Ничего. Ничего нельзя сделать — только ждать, и это ужасно. Фирмен не может с этим смириться. Вслед за Аделью вошел дядя Гюстав, вернувшись вместе с нею из Монтенвиля. Он перешагнул порог, затворил дверь. Никто ничего ему не сказал, и он молча шел по комнате, старый, сморщенный, согбенный. Увидев в алькове Мари, он все понял.

— Ну вот, — сказал он, — вы его на мою постель положили. Где же я-то буду спать, а?
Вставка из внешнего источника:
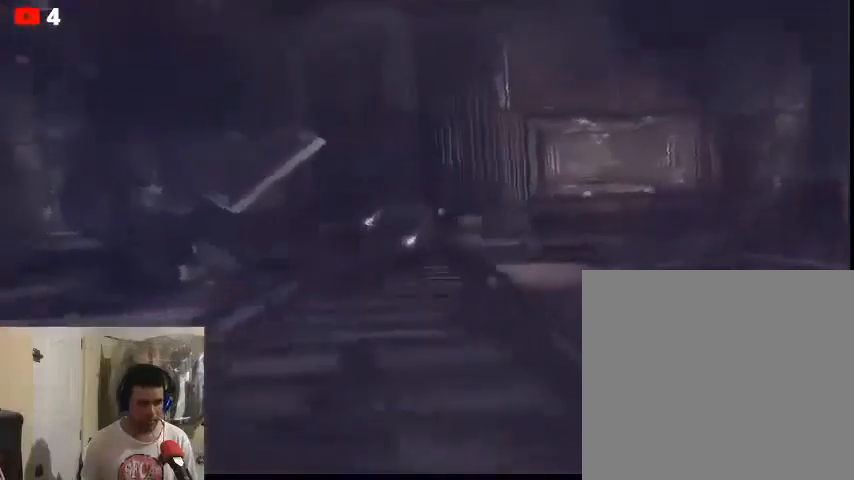
{"buttons": [], "left_stick": "center", "right_stick": "center", "events": []}
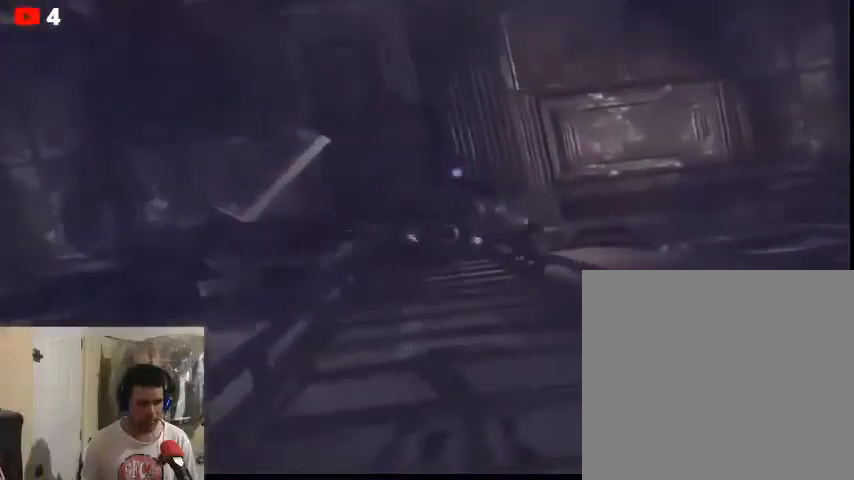
{"buttons": [], "left_stick": "center", "right_stick": "center", "events": []}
Ему в тепле надо, — сказал Фирмен.

Старик ничего но ответил, только хмыкнул сердито; он знал, что нынче ему предложат переночевать в хлеву. А разве прилично Гюставу Тубону, такому же хозяину фермы, как и шурин его, Фирмен Женет, ночевать в коровнике, как будто он батрак.

— Не хочу я, — буркнул он наконец.

Никто ему не ответил: Фирмен молчал, потому что всегда терпеть его не мог, хотя интересы у них были общие, — да, может быть, оттого и не любил его. Мари ничего не ответила — ей надоело ухаживать за ним и кормить его за то, что он вкладывал свой труд в хозяйство. Адель, разумеется, была на стороне родителей. Мари подбросила сушняка в очаг. Сняв с себя пальто, Адель прибирает то, что мать оставила на столе. Фирмен все держит руку на лбу Альбера. Жар у мальчика еще сильнее, если это возможно. Где же доктор? Верно, так и не придет!

— Не буду я спать в хлеву, — упрямо ворчит старик Гюстав.

— А где же вы ляжете? Может, со мной вместо Фирмена? Что это, в самом деле! — возмущается Мари (она никогда не говорила Гюставу «ты»). — Не хотите в хлеву, так поспите одну ночь наверху, на кровати Бебера. Одну-то ночь можно?..

— Одну ночь!.. — злится старик. — Знаем мы… Говорят «одну ночь», а глядишь, много их, этих ночей.

Фирмен думает про себя, что и впрямь будет много «этих ночей». Да так и надо, а иначе всему конец!..

— Да ну тебя! Оставь нас в покое! — гневно говорит он, не отнимая ладони от горячего лба Альбера.

— В покое!.. — бормочет старик. — В покое!.. Когда-нибудь придется, а только не сейчас, не сию минуту. До тех пор еще много чего будет, — добавляет он с ехидным смешком… — Много, много чего будет!.. — повторяет он, как будто упиваясь собственными словами. — Да уж, много!.. — подтверждает он.